[[ PAGE TEXT, beginning ]]

Mycotoxins are secondary metabolites produced by molds which can have significant negative effects on the health, productivity and profitability of livestock. Molds can grow and mycotoxins can be produced pre-harvest or during storage, transport, processing, or feeding. Mold growth and mycotoxin production are related to plant stress caused by weather extremes, insect damage, inadequate storage practices, and faulty feeding conditions. Environmental conditions such as heat, moisture, and insect damage cause plant stress and predispose plants in the field to mycotoxin contamination.
The first step in reducing the risk of mycotoxin contamination in livestock feed is to prevent mold growth in the field, during harvest, and during storage. If unacceptably high levels of mycotoxins occur, removal or dilution of the contaminated feed is preferable; however, it is sometimes impossible to replace contaminated feeds. The addition of mycotoxin binders to contaminated feed has proven to be a very promising approach in reducing the effects of mycotoxins. The theory is that the adsorbent binds the mycotoxins in the feed strongly enough to prevent the adsorption across the digestive tract of the consuming animal. Potential adsorbent materials include activated charcoal, aluminosilicates (clay, bentonite, montmorillonite, zeolite, phyllosilicates, etc.), complex indigestible carbohydrates (cellulose, polysaccharides in the cell walls of yeast and bacteria), and synthetic polymers such as cholestyramine and polyvinylpyrrolidone and derivatives.

[[ PAGE TEXT, end ]]
[[ INFORMATION PROVIDED, beginning ]]

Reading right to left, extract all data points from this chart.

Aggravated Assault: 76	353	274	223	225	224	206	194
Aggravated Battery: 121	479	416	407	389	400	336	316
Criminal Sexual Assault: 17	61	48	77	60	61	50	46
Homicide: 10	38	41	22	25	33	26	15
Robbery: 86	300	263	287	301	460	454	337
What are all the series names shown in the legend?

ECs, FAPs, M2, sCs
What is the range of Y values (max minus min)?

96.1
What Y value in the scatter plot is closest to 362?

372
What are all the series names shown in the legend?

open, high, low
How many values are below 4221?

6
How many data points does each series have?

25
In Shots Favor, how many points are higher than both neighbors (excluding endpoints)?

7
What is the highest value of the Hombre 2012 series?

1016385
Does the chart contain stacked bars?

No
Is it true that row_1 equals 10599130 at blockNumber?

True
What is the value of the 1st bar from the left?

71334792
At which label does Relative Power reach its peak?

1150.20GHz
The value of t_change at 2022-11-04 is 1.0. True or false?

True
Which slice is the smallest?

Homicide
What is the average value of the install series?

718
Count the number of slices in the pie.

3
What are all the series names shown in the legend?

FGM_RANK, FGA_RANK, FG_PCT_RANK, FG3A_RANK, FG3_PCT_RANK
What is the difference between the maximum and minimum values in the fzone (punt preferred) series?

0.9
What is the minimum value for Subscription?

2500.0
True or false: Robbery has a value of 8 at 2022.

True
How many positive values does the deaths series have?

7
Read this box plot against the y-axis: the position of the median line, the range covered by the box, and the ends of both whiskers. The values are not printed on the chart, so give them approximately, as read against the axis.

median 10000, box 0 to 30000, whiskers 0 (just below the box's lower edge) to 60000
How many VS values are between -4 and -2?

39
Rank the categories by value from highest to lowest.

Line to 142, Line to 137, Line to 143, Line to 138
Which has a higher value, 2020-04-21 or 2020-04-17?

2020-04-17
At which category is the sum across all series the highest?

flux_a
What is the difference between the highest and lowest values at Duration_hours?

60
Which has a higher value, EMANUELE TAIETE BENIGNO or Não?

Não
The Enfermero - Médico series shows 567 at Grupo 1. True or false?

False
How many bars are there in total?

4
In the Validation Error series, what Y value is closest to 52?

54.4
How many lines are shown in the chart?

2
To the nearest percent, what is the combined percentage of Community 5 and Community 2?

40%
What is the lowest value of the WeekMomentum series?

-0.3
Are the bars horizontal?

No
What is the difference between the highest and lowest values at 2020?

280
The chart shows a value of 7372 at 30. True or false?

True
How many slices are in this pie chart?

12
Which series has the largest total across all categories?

[[ INFORMATION PROVIDED, end ]]

* **PROBLEM TO SOLVE**:
Print everything in the mycotoxin text from "Mycotoxins are secondary" down to "to mycotoxin contamination.", word for word.

* **RESULT BELOW**:
Mycotoxins are secondary metabolites produced by molds which can have significant negative effects on the health, productivity and profitability of livestock. Molds can grow and mycotoxins can be produced pre-harvest or during storage, transport, processing, or feeding. Mold growth and mycotoxin production are related to plant stress caused by weather extremes, insect damage, inadequate storage practices, and faulty feeding conditions. Environmental conditions such as heat, moisture, and insect damage cause plant stress and predispose plants in the field to mycotoxin contamination.